> _Exercise data_

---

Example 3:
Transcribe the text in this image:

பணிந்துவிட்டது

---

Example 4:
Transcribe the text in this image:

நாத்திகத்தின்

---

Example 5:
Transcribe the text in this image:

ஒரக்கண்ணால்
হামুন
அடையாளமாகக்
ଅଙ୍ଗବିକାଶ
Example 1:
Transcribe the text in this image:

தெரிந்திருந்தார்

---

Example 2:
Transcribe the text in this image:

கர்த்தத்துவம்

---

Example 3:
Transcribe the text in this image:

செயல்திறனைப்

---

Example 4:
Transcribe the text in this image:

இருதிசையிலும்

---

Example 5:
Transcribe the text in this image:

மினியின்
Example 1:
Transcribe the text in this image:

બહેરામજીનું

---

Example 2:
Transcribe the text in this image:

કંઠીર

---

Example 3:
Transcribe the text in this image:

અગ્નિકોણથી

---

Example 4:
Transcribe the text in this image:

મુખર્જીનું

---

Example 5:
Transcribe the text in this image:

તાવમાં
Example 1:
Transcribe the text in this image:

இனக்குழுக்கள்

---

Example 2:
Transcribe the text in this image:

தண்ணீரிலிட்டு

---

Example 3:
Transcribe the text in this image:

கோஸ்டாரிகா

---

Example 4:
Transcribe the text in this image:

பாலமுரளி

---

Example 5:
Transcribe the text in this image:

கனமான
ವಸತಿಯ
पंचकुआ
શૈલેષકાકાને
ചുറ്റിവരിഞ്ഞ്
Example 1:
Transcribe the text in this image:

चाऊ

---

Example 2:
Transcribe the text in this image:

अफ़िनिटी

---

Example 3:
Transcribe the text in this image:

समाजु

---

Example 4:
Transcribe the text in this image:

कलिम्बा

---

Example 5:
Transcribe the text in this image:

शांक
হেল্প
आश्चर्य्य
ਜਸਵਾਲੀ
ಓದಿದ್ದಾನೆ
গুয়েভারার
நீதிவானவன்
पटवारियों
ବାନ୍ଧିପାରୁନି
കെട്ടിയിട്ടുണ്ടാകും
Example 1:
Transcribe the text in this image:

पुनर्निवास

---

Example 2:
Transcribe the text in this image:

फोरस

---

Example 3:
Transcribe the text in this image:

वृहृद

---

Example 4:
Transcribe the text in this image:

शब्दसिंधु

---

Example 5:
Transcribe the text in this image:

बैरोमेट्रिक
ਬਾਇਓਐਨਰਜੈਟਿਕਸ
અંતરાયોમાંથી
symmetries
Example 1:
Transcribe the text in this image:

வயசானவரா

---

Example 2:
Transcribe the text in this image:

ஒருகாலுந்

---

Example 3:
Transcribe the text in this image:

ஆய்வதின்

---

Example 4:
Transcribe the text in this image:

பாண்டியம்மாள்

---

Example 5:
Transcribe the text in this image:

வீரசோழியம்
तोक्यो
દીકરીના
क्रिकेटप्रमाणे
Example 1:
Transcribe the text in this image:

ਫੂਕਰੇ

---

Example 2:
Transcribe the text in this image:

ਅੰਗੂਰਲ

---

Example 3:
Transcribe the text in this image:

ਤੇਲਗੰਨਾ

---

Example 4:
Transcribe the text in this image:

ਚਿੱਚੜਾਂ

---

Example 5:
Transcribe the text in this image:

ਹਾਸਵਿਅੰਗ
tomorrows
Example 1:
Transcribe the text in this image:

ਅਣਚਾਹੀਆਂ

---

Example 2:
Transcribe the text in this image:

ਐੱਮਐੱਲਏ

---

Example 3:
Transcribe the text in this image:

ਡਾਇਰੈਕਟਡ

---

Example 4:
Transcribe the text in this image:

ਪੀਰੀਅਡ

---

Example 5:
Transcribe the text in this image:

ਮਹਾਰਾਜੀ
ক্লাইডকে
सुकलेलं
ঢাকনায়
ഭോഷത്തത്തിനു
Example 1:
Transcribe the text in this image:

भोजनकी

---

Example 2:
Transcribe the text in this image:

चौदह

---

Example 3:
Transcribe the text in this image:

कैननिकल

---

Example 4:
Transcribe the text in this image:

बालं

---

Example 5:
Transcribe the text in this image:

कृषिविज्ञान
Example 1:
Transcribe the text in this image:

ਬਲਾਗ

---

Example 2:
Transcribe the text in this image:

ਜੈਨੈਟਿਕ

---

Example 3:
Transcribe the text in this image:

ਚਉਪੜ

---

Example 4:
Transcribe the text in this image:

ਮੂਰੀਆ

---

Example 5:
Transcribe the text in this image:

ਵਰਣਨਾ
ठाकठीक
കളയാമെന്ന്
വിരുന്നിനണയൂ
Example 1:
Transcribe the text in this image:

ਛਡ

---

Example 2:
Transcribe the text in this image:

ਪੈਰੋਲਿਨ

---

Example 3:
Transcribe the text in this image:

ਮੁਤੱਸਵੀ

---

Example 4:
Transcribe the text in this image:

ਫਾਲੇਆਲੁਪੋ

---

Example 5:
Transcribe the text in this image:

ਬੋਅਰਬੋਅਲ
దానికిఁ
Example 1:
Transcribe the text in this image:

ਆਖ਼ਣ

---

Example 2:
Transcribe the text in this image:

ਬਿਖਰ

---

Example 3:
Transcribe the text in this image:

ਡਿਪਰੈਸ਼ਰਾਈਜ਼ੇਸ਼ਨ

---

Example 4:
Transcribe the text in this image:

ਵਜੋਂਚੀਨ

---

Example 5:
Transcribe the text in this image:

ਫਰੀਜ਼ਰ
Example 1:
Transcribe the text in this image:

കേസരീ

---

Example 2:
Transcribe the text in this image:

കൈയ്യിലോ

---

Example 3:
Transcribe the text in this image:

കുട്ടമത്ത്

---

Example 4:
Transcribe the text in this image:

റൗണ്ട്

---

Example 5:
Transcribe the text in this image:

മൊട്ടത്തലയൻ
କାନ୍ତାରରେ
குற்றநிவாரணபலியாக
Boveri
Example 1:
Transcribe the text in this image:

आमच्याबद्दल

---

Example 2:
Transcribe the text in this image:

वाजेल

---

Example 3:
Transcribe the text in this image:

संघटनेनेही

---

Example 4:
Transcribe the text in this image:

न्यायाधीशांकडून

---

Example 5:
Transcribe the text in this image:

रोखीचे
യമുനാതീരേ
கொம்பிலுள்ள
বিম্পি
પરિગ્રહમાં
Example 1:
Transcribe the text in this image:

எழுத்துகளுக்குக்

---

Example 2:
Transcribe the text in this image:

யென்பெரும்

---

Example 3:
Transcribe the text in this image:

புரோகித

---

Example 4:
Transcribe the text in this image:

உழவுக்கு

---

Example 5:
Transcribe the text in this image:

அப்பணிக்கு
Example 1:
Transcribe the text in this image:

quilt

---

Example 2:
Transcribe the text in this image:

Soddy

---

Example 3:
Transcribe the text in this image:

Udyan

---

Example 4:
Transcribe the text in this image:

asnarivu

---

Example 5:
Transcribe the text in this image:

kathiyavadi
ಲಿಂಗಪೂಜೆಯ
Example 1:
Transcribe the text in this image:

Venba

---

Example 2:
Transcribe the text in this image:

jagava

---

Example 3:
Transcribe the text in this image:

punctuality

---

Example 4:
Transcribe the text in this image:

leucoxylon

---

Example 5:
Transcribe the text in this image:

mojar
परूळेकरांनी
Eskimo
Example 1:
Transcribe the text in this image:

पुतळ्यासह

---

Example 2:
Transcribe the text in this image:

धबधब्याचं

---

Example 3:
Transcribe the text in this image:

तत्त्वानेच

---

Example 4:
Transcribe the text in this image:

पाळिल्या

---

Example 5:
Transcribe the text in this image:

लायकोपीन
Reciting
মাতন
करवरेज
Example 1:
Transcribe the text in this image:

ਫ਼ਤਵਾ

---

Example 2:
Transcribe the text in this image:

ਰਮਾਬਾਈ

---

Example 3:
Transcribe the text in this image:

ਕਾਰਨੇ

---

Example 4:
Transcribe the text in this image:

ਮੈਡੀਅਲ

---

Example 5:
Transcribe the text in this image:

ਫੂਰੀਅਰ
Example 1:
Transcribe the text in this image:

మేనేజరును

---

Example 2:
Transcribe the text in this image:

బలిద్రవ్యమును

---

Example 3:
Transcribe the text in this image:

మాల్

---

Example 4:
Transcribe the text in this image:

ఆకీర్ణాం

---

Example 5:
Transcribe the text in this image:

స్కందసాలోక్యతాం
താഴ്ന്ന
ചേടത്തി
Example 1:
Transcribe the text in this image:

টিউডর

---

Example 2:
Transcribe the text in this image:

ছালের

> _Goal of the exercise_
Could you turn the data, from its first line through the line containing "பாண்டியம்மாள்", both included, into a numbered list, leaving out every blank line?

> _Completed exercise_
1. ---
2. Example 3:
3. Transcribe the text in this image:
4. பணிந்துவிட்டது
5. ---
6. Example 4:
7. Transcribe the text in this image:
8. நாத்திகத்தின்
9. ---
10. Example 5:
11. Transcribe the text in this image:
12. ஒரக்கண்ணால்
13. হামুন
14. அடையாளமாகக்
15. ଅଙ୍ଗବିକାଶ
16. Example 1:
17. Transcribe the text in this image:
18. தெரிந்திருந்தார்
19. ---
20. Example 2:
21. Transcribe the text in this image:
22. கர்த்தத்துவம்
23. ---
24. Example 3:
25. Transcribe the text in this image:
26. செயல்திறனைப்
27. ---
28. Example 4:
29. Transcribe the text in this image:
30. இருதிசையிலும்
31. ---
32. Example 5:
33. Transcribe the text in this image:
34. மினியின்
35. Example 1:
36. Transcribe the text in this image:
37. બહેરામજીનું
38. ---
39. Example 2:
40. Transcribe the text in this image:
41. કંઠીર
42. ---
43. Example 3:
44. Transcribe the text in this image:
45. અગ્નિકોણથી
46. ---
47. Example 4:
48. Transcribe the text in this image:
49. મુખર્જીનું
50. ---
51. Example 5:
52. Transcribe the text in this image:
53. તાવમાં
54. Example 1:
55. Transcribe the text in this image:
56. இனக்குழுக்கள்
57. ---
58. Example 2:
59. Transcribe the text in this image:
60. தண்ணீரிலிட்டு
61. ---
62. Example 3:
63. Transcribe the text in this image:
64. கோஸ்டாரிகா
65. ---
66. Example 4:
67. Transcribe the text in this image:
68. பாலமுரளி
69. ---
70. Example 5:
71. Transcribe the text in this image:
72. கனமான
73. ವಸತಿಯ
74. पंचकुआ
75. શૈલેષકાકાને
76. ചുറ്റിവരിഞ്ഞ്
77. Example 1:
78. Transcribe the text in this image:
79. चाऊ
80. ---
81. Example 2:
82. Transcribe the text in this image:
83. अफ़िनिटी
84. ---
85. Example 3:
86. Transcribe the text in this image:
87. समाजु
88. ---
89. Example 4:
90. Transcribe the text in this image:
91. कलिम्बा
92. ---
93. Example 5:
94. Transcribe the text in this image:
95. शांक
96. হেল্প
97. आश्चर्य्य
98. ਜਸਵਾਲੀ
99. ಓದಿದ್ದಾನೆ
100. গুয়েভারার
101. நீதிவானவன்
102. पटवारियों
103. ବାନ୍ଧିପାରୁନି
104. കെട്ടിയിട്ടുണ്ടാകും
105. Example 1:
106. Transcribe the text in this image:
107. पुनर्निवास
108. ---
109. Example 2:
110. Transcribe the text in this image:
111. फोरस
112. ---
113. Example 3:
114. Transcribe the text in this image:
115. वृहृद
116. ---
117. Example 4:
118. Transcribe the text in this image:
119. शब्दसिंधु
120. ---
121. Example 5:
122. Transcribe the text in this image:
123. बैरोमेट्रिक
124. ਬਾਇਓਐਨਰਜੈਟਿਕਸ
125. અંતરાયોમાંથી
126. symmetries
127. Example 1:
128. Transcribe the text in this image:
129. வயசானவரா
130. ---
131. Example 2:
132. Transcribe the text in this image:
133. ஒருகாலுந்
134. ---
135. Example 3:
136. Transcribe the text in this image:
137. ஆய்வதின்
138. ---
139. Example 4:
140. Transcribe the text in this image:
141. பாண்டியம்மாள்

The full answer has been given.